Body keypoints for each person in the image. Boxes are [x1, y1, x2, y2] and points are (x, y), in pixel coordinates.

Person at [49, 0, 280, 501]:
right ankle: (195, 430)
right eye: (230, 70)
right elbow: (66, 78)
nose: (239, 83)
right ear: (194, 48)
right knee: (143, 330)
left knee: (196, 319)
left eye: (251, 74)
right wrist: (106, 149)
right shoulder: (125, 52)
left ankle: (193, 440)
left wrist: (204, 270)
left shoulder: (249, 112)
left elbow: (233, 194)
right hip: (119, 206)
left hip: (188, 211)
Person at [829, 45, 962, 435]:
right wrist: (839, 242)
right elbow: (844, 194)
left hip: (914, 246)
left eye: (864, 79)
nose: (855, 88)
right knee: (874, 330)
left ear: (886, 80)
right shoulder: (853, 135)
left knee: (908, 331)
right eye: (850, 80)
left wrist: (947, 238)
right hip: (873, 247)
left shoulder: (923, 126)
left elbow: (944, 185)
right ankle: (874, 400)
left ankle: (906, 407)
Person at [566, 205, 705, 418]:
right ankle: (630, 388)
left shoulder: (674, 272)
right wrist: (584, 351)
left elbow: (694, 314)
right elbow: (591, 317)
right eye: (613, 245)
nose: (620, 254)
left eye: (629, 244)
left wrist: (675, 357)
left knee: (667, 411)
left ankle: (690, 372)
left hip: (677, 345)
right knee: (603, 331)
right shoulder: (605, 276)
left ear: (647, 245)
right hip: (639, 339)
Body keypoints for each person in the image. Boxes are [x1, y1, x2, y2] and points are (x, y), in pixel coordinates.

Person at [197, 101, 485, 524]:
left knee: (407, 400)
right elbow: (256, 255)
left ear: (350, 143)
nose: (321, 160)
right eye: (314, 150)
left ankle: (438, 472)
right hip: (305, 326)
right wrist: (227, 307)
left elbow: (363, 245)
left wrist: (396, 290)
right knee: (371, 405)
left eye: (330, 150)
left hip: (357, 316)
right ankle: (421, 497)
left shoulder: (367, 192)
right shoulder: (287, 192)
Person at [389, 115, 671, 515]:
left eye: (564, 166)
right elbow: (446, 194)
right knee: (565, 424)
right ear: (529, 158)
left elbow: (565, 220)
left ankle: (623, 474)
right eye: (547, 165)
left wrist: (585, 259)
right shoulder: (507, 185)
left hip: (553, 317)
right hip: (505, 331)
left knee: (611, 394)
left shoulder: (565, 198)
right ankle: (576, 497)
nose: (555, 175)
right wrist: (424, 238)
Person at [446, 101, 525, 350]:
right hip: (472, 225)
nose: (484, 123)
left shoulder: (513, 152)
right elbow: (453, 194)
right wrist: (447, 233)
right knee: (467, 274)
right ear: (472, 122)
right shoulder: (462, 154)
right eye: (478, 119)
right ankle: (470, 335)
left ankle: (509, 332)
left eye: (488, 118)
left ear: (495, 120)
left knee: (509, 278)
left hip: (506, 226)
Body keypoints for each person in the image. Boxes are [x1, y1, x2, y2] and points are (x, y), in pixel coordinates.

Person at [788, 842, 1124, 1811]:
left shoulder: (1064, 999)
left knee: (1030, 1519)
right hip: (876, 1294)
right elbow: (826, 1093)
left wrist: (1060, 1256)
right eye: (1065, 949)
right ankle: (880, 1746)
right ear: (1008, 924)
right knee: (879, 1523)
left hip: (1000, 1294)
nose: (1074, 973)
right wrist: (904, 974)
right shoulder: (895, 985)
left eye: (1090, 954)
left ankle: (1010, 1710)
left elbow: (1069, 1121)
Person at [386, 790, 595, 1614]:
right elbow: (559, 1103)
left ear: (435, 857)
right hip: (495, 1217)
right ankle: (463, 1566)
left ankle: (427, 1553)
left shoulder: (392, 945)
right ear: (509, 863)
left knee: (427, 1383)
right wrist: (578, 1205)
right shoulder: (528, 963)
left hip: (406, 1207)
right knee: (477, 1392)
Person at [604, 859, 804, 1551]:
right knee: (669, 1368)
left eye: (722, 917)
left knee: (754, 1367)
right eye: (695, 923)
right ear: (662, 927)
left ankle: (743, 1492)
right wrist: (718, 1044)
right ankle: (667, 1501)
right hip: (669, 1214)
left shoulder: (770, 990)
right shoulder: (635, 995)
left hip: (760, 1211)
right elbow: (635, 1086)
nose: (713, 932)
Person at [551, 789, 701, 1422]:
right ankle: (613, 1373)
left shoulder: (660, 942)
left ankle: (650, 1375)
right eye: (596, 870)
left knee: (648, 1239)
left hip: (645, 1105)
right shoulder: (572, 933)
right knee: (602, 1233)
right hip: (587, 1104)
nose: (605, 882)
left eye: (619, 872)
────────────────
WORK REQUIRED
The number alone is the answer: work out how many lines in the data contain "nose".

OUTPUT
9